#### Document text
To an even greater extent than Mankell, Larsson is adept at heightening the contrast between his setting, contemporary Stockholm, and the tawdriness of the crimes that drive his plots. Larsson's Stockholm manages to be both cosmopolitan and charmingly quaint. It's not unlike the Ikea approach—modish design with a side of Swedish meatballs. (Larsson, in fact, sets an entire scene at the store; when a character moves into a new apartment, she goes on a shopping spree, buying 12 items, including an "Ivar combination storage unit," a "Pax Nexus three-door wardrobe," and a "Lillehammer bed.")

Larsson worked hard to keep his references up to date. His characters use iPods, iBooks, and BlueTooth technology; they track criminal suspects on Google; and the plots of both novels rely on the efficient machinations of a mysterious international network of nerd computer hackers. Yet Larsson's main character, Mikael Blomkvist, is a hard-charging investigative journalist at that vestige from the print age, a weekly newsmagazine. His heroine, 24-year-old cyberpunk Lisbeth Salander, is horny, bisexual, and covered with tattoos and piercings but is also passionate about chess, mathematics, and women's lib.

#### Tasks to carry out
**a)** Reproduce the passage on Larsson's novels word for word, starting with "Larsson worked hard" and going on through "and women's lib.".
**b)** Answer from the passage on Larsson's novels:
(i) How many items does the character buy on her shopping spree at the store?
(ii) What kind of publication does Mikael Blomkvist work for?
(iii) How old is Lisbeth Salander?
**c)** Carry the passage on Larsson's novels forward, picking up after its final sentence.

#### Dataset rows
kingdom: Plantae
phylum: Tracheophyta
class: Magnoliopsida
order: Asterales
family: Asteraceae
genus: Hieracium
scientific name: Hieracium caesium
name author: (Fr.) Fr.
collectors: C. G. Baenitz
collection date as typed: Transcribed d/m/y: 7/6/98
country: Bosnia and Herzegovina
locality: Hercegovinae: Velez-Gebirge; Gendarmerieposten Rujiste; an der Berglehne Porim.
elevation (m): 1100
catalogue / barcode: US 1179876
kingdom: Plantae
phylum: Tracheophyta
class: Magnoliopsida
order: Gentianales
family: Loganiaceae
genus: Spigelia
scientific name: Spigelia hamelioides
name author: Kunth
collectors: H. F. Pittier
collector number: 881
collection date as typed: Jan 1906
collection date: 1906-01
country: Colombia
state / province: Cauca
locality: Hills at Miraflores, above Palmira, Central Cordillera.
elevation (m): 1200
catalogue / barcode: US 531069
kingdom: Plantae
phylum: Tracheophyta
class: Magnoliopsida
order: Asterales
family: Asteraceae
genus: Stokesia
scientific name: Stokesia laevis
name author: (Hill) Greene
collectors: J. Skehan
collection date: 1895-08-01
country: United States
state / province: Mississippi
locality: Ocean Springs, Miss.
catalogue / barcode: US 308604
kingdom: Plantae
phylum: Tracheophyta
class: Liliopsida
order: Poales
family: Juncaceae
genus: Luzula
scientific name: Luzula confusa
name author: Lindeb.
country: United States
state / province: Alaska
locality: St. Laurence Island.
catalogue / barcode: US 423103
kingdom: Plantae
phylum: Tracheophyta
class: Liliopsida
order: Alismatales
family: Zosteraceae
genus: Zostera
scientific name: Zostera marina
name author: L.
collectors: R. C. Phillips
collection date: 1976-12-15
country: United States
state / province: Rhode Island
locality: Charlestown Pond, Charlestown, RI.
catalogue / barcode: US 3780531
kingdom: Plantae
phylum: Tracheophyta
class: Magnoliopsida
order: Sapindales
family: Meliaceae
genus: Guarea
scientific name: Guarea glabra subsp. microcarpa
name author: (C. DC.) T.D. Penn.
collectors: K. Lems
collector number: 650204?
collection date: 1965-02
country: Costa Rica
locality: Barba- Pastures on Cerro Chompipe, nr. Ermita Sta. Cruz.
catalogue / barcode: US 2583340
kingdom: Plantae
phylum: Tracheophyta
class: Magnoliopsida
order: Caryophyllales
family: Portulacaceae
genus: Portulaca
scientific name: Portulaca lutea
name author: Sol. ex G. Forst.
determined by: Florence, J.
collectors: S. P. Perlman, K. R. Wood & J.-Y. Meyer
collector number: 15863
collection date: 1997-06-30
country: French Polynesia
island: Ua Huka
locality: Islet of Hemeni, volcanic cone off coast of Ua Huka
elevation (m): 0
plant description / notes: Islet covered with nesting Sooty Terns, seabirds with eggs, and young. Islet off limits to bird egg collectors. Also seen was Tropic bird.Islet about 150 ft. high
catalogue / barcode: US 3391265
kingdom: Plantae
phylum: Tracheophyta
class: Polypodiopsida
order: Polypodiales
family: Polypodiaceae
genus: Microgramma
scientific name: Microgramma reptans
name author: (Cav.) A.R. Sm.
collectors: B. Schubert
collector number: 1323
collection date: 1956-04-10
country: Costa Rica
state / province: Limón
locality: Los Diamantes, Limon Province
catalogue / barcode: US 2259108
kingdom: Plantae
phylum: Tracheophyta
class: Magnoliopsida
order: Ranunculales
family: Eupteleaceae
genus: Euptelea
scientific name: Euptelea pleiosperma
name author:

#### Written responses
**a)**
Larsson worked hard to keep his references up to date. His characters use iPods, iBooks, and BlueTooth technology; they track criminal suspects on Google; and the plots of both novels rely on the efficient machinations of a mysterious international network of nerd computer hackers. Yet Larsson's main character, Mikael Blomkvist, is a hard-charging investigative journalist at that vestige from the print age, a weekly newsmagazine. His heroine, 24-year-old cyberpunk Lisbeth Salander, is horny, bisexual, and covered with tattoos and piercings but is also passionate about chess, mathematics, and women's lib.

**b)**
(i) 12
(ii) A weekly newsmagazine
(iii) 24

**c)**
Larsson's sentences are dead on arrival. (When Blomkvist enters the apartment of a young couple and discovers that they've been murdered, he feels "an icy shiver run down his neck. … She had been shot in the face. … The flow of blood was if possible even greater than that from her partner.") But the crimes themselves are surprising. The murder victims are young leftist do-gooders: a journalist and a doctoral student, who have teamed up to investigate an underground sex trafficking ring in Sweden. Gradually, as if pulling a scab off a wound, Larsson exposes a scummy underworld of corrupt cops, meat-fisted thugs, sleazy government operatives, and sadistic child rapists. When these goons intrude upon the world of glossy magazines and Ikea, the result is pleasantly discordant.

Much of the attraction of the Mankells and Fossums is that even when their novels are based in cities, they rarely lose the quaint, small-town feel and the reassuringly mechanical, ticktocking plots. Larsson may have provided a new direction for Scandinavian fiction. In his novels, he moved decisively away from classic whodunit, man-in-a-locked-room crime plots, favoring, instead, capacious, messy romps that buzz with the tech-savvy cosmopolitanism of the moment. Then again, maybe the genre will keep putting along as always, with catatonic detectives tramping across frozen tundra. As long as there's a dead Nord, it's hard to go wrong.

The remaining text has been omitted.